Petuah yang ketiga "punnamajai gauk lompo ilalang ripakrasanganga" artinya kalau sudah terlalu banyak peristiwa atau kejadian yang besar di dalam negari atau daerah. Sadar atau tidak, peristiwa atau kejadian yang terjadi merupakan efek dari perbuatan manusia itu sendiri. Dewasa ini, siapapun harus melek teknologi. Sehingga, peristiwa yang terjadi di daerah seberang akan langsung diketahui. Setiap hari kita yang hidup di Indonesia selalu disuguhi peristiwa-peristiwa yang sangat memalukan, bahkan sudah tidak manusiawi. Hadirnya kembali LGBT setelah dimusnahkan oleh Allah pada era Nabi Luth dan tertuang dalam ayat suci Alquran pada surah Al Araaf:80, maraknya judi, malah perzinaan jadi pekerjaan (PSK: Pekerja Seks Komersil), dan masih banyak perisitiwa yang mengundang bencana. Lagi-lagi manusia masih belum menyadari akan kehadiran AKU dalam dirinya. Padahal, ketika manusia telah menemukan AKU yang sesungguhnya maka tidak ada lagi perbuatan yang menyimpang dari koridor agama.

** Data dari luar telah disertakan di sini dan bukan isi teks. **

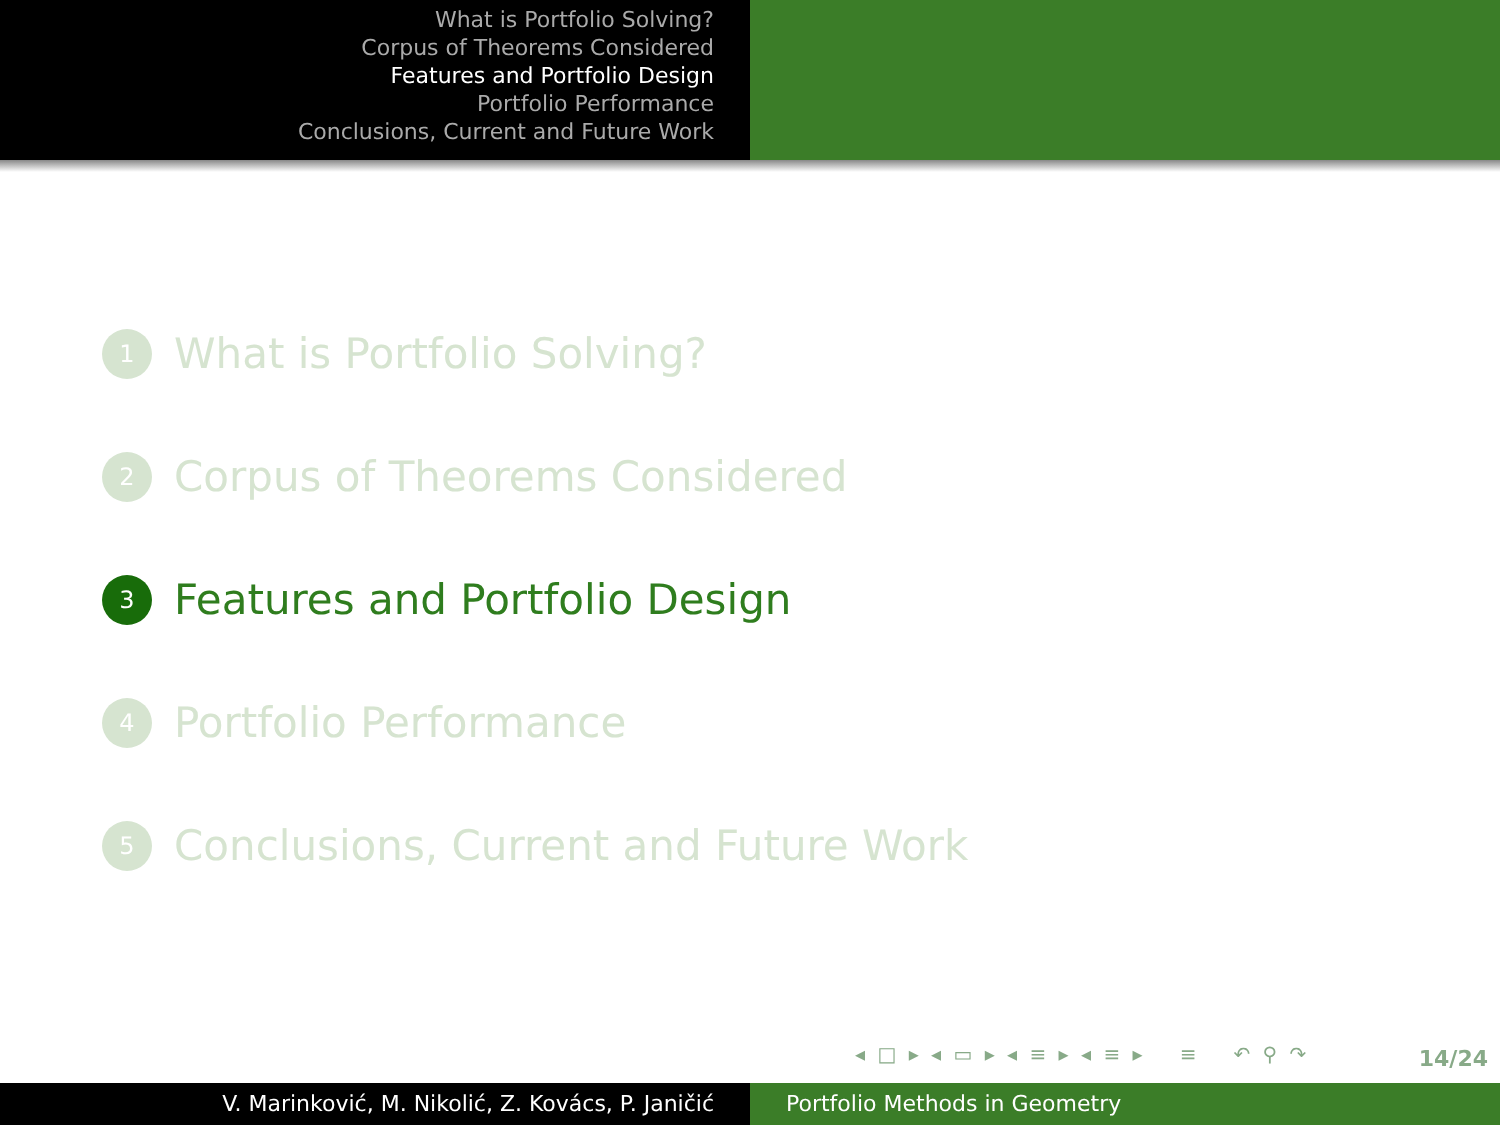What is Portfolio Solving?
Corpus of Theorems Considered
Features and Portfolio Design
Portfolio Performance
Conclusions, Current and Future Work
1 What is Portfolio Solving?
2 Corpus of Theorems Considered
3 Features and Portfolio Design
4 Portfolio Performance
5 Conclusions, Current and Future Work
◂ □ ▸ ◂ ▭ ▸ ◂ ≡ ▸ ◂ ≡ ▸ ≡ ↶ ⚲ ↷
14/24
V. Marinković, M. Nikolić, Z. Kovács, P. Janičić Portfolio Methods in Geometry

Perbuatan demikian bukan tak terlihat oleh sang pemegang kekuasaan, tapi mereka seakan bungkam (barangkali) karena sesuai petuah keempat Karaeng Pattinngalloang "punna anngallemo sosok tumakbicaraya" kalau yang menjabat atau memegang kekuasaan sudah mengambil sogokan, maka tunggulah, cepat atau lambat negeri itu akan binasa. Â
Pesan kelima dari penyebab kehancuran sebuah negeri oleh Karaeng Pattinngalloang yaitu "Punna tenamo nakamaseyangi atangna Manggauka" jika raja atau pemimpin tidak lagi prihatin kepada rakyat yang dipimpinnya.
Maraknya korupsi, kolusi, dan nepotisme tentu berdampak pada keberlangsungan hidup masyarakat. Rakyat menjerit, meminta belas kasih agar BBM tidak dinaikkan, tarif dasar listrik kembali bersubsidi, tabung LPG 3 Kg tetap ada di pangkalan, beras jangan di impor agar petani sejahtera, dan masih banyak lagi gerutu dari rakyat kecil yang dirampas haknya oleh kebijakan-kebijakan AKU.
Sangat benar apa yang tertuang dalam lontarak bilanga ri Gowa "Punna iratemo antu ricappakna binangayya puccak, sakgennami antu naung puccak" kalau di hulu air sungai keruh, maka sampai ke hilir airnya juga keruh". Â Kalau yang sedang menjabat atau memegang kekuasaan melakukan perbuatan yang menyimpang maka perbuatan itu akan sampai ke rakyatnya. Hal ini berarti, pemimpin yang korupsi rakyat yang menderita.